WORK ITEM: Word-for-word transcription needed. Include every entry below but no pictures.

DATA FOR REVIEW:
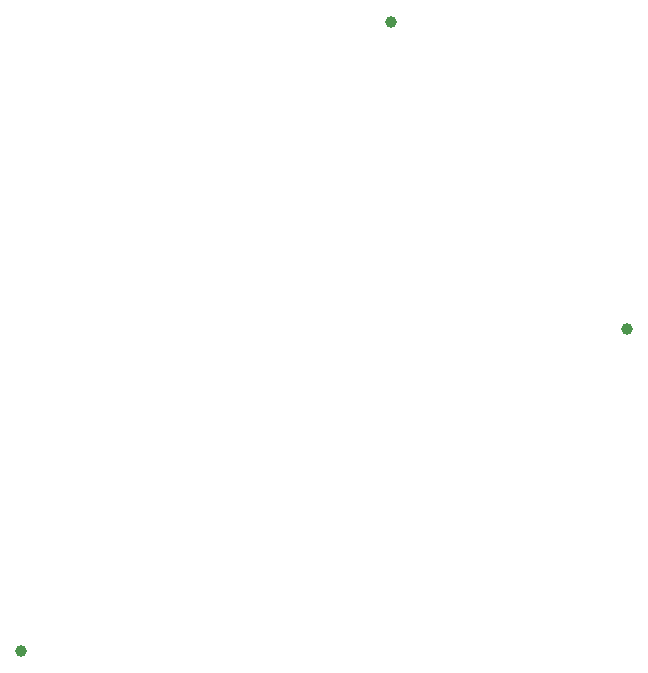
<source format=gbp>
G04*
G04 #@! TF.GenerationSoftware,Altium Limited,Altium Designer,20.0.11 (256)*
G04*
G04 Layer_Color=128*
%FSLAX44Y44*%
%MOMM*%
G71*
G01*
G75*
%ADD18C,1.0000*%
D18*
X348000Y592000D02*
D03*
X548000Y332000D02*
D03*
X35000Y59000D02*
D03*
M02*

</source>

ANSWER BOX:
<source format=gbp>
G04*
G04 #@! TF.GenerationSoftware,Altium Limited,Altium Designer,20.0.11 (256)*
G04*
G04 Layer_Color=128*
%FSLAX44Y44*%
%MOMM*%
G71*
G01*
G75*
%ADD18C,1.0000*%
D18*
X348000Y592000D02*
D03*
X548000Y332000D02*
D03*
X35000Y59000D02*
D03*
M02*

</source>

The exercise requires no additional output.